Instructions to follow - Only the lines below from the one containing "With a guitar, under a tree, or over a feed" through the one containing "The last participant" belong in the answer, repeated exactly and without pictures.

Provided data -
* * *
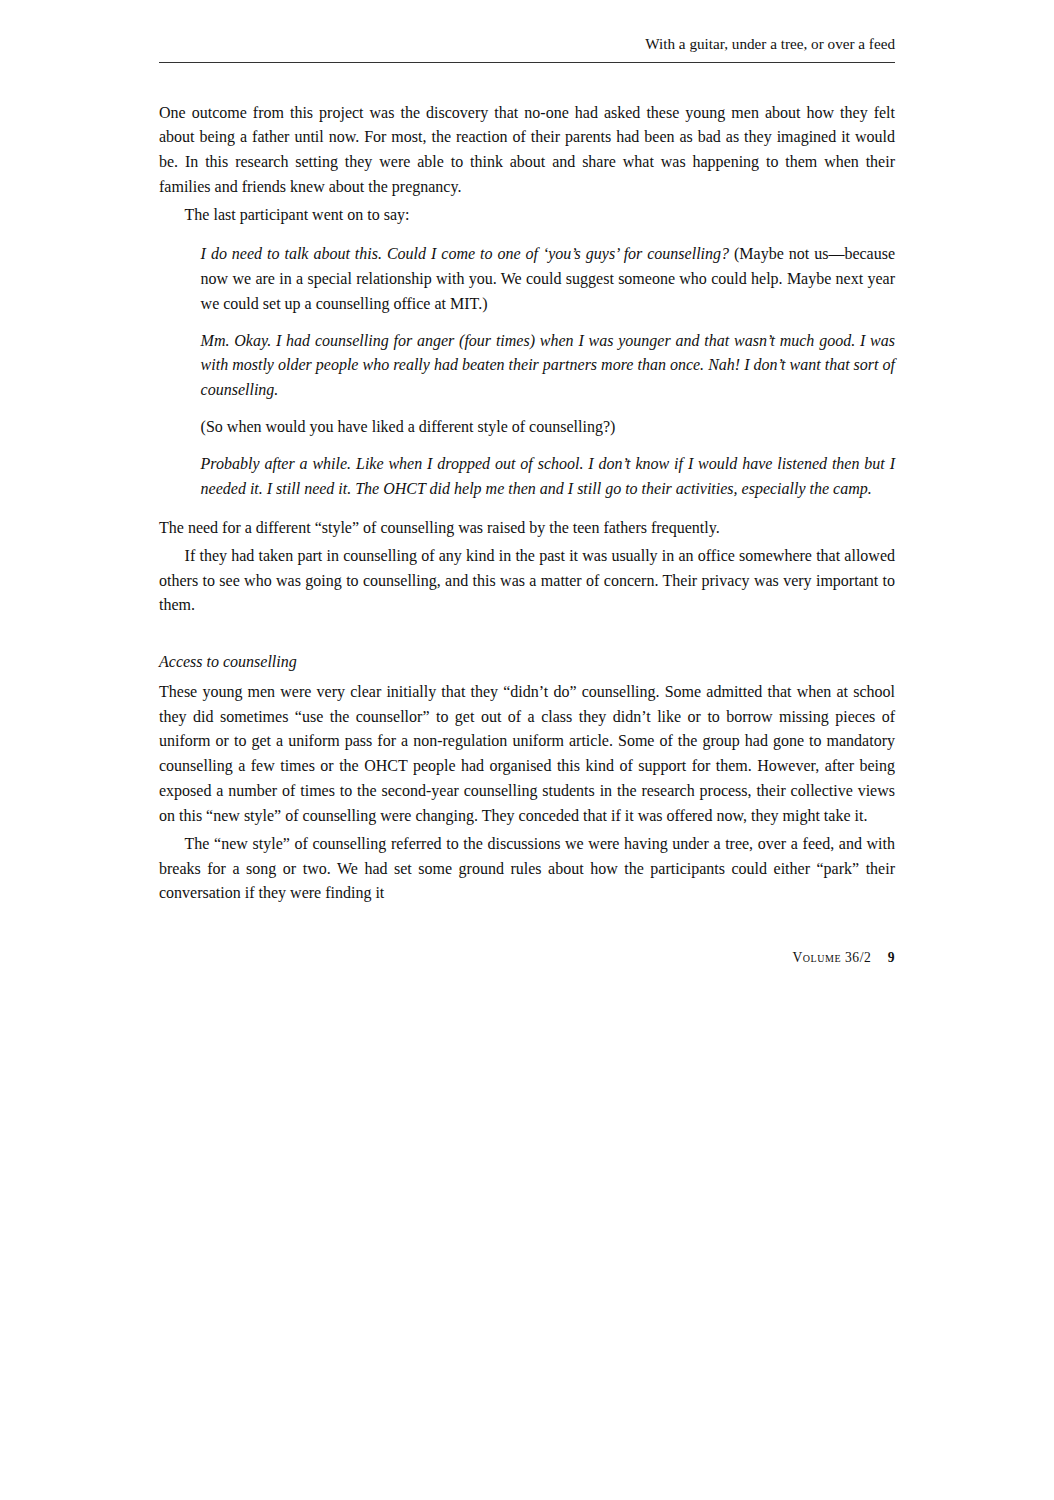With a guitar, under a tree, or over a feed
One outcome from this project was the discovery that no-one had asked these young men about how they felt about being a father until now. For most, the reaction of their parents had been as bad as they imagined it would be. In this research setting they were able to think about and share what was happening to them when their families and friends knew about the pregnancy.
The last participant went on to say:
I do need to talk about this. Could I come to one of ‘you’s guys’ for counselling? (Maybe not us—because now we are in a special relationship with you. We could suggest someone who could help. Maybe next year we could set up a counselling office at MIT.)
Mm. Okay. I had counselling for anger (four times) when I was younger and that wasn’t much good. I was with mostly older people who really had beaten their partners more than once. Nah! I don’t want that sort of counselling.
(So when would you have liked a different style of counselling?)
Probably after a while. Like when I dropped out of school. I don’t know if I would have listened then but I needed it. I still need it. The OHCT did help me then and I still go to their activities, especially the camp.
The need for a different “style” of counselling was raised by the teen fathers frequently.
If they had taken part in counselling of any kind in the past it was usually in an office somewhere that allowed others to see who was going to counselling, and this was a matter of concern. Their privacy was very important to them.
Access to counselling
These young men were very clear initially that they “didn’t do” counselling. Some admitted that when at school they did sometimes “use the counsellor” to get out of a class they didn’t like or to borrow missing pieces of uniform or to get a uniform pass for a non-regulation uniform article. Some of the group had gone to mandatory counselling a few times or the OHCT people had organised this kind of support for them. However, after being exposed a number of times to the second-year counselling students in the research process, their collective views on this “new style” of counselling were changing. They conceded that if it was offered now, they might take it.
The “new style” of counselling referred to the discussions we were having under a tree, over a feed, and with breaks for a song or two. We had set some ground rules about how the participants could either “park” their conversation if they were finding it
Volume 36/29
* * *
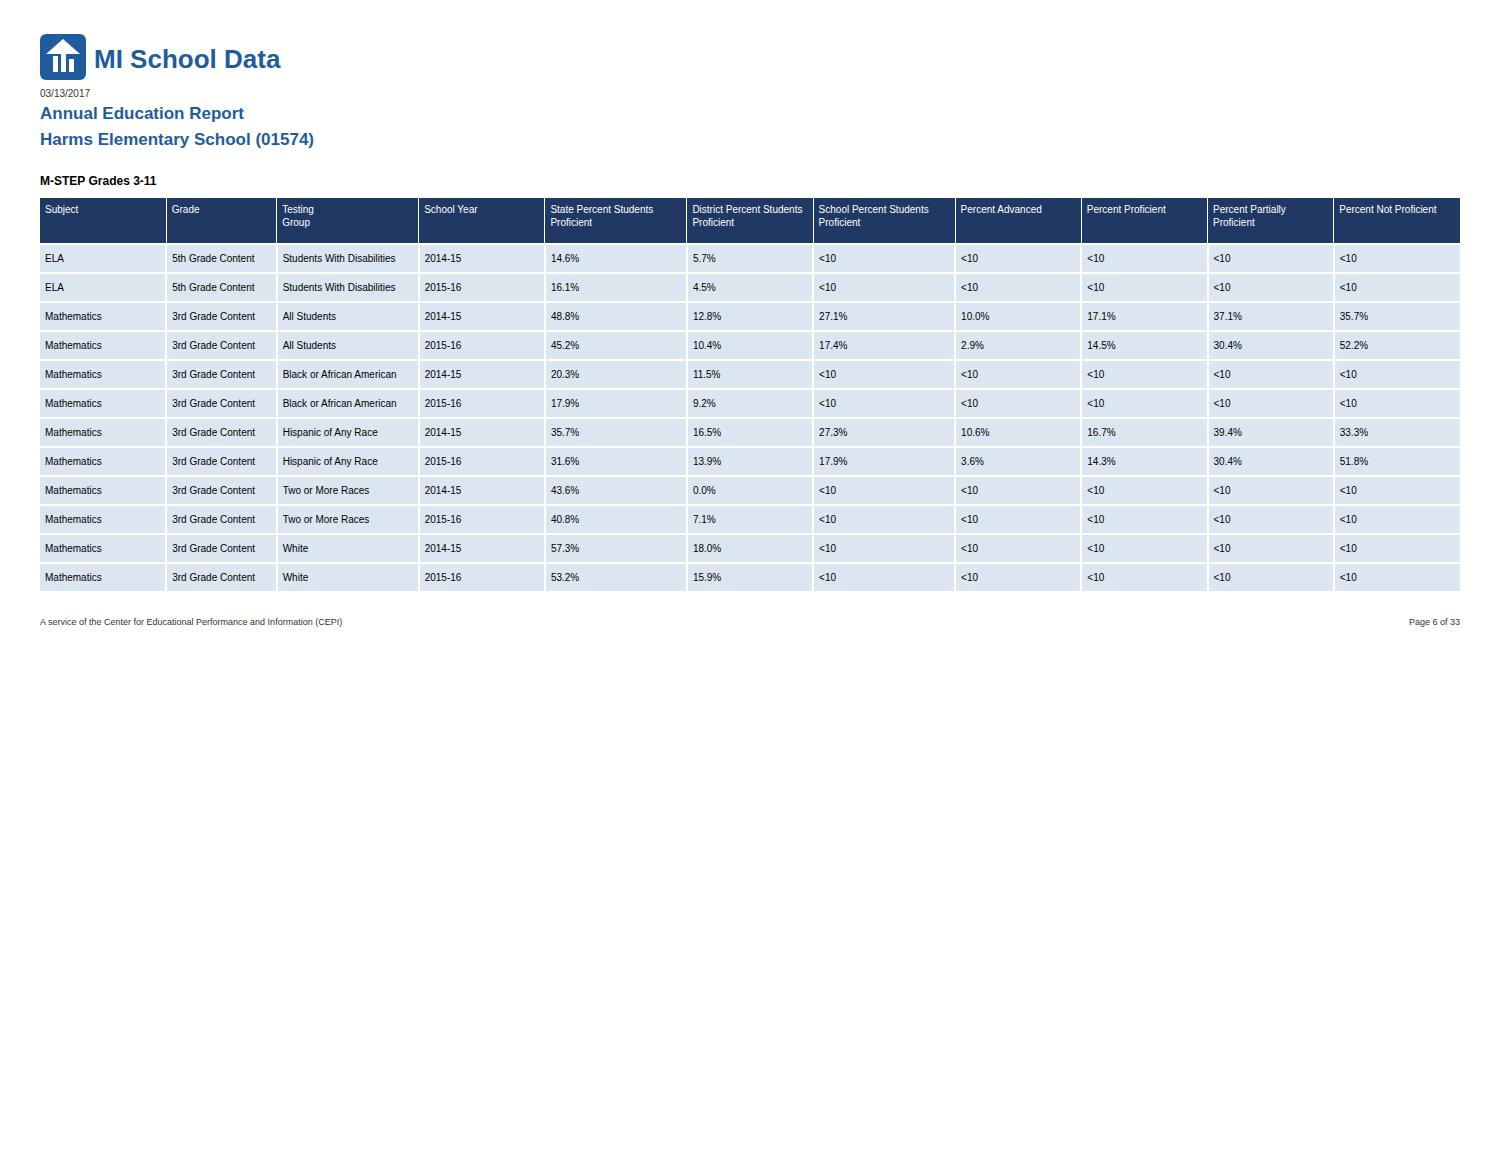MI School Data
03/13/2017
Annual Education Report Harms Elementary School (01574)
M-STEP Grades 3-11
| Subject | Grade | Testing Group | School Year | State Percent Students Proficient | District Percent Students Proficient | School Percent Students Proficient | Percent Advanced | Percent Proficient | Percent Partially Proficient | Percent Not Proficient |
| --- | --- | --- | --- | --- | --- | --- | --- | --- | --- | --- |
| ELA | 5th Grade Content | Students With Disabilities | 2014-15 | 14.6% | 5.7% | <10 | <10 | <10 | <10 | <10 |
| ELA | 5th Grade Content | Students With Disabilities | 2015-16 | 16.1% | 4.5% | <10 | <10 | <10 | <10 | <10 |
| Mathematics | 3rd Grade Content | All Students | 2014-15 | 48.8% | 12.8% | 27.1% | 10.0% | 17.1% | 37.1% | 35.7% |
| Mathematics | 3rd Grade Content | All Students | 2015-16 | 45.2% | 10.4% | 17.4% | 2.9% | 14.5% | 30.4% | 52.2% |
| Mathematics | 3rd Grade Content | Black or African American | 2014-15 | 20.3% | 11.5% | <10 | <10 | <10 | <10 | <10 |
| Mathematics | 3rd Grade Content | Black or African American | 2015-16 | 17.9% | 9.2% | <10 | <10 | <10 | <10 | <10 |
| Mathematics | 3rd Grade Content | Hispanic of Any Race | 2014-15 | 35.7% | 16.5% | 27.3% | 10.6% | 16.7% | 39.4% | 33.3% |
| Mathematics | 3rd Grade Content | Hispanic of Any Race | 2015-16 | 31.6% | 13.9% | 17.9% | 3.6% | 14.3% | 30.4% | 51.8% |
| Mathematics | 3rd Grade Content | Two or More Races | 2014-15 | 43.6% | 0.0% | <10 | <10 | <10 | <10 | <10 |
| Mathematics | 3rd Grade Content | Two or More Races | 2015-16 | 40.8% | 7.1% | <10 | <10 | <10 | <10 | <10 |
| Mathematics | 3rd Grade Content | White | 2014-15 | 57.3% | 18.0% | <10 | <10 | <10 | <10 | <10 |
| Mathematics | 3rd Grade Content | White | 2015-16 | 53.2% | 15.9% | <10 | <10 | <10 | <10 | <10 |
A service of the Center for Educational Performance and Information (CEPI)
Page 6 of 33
* * *
Your response -
With a guitar, under a tree, or over a feed
One outcome from this project was the discovery that no-one had asked these young men about how they felt about being a father until now. For most, the reaction of their parents had been as bad as they imagined it would be. In this research setting they were able to think about and share what was happening to them when their families and friends knew about the pregnancy.
The last participant went on to say:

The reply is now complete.